Source passage:
In the ’50s, it was fashionable to smoke a pipe so we were already in the business of novelty and fashion in a way, and the pipes were leather-covered, so we always had a leather element to the brand.

But my grandfather and father were interested in expanding their markets and their opportunities.

From that leather element, they expanded into other products for the same customer base, in particular, small leather goods – wallets and such – and larger leather goods, like leather bags, and ultimately, leather travel bags.

Our company was founded in 1948 but, for a long time, it was a fully male brand with no female customers. It made a move in the ’70s and ’80s, expanding into women’s products.

The market for ladies’ accessories is much larger than for men’s accessories. Once again, their know-how of leather and leather goods was used to create ladies’ products and that strategy has been very successful – today, most of our customers are women.

In the ’80s, ladies’ handbags were still a product that you would buy because they were convenient and practical to use all day. This aspect is still there, but it has been overshadowed by a much more important aspect, which is the handbag as a fashion item.

Given material:
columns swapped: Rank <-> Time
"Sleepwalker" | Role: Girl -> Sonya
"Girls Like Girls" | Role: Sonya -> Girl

Exercise task 1:
In the leather goods passage, reproduce everything from "From that leather" down to "customers are women.".
Exercise task 2:
According to the leather goods passage, in what year was the company founded?

Written reply 1:
From that leather element, they expanded into other products for the same customer base, in particular, small leather goods – wallets and such – and larger leather goods, like leather bags, and ultimately, leather travel bags.

Our company was founded in 1948 but, for a long time, it was a fully male brand with no female customers. It made a move in the ’70s and ’80s, expanding into women’s products.

The market for ladies’ accessories is much larger than for men’s accessories. Once again, their know-how of leather and leather goods was used to create ladies’ products and that strategy has been very successful – today, most of our customers are women.

Written reply 2:
1948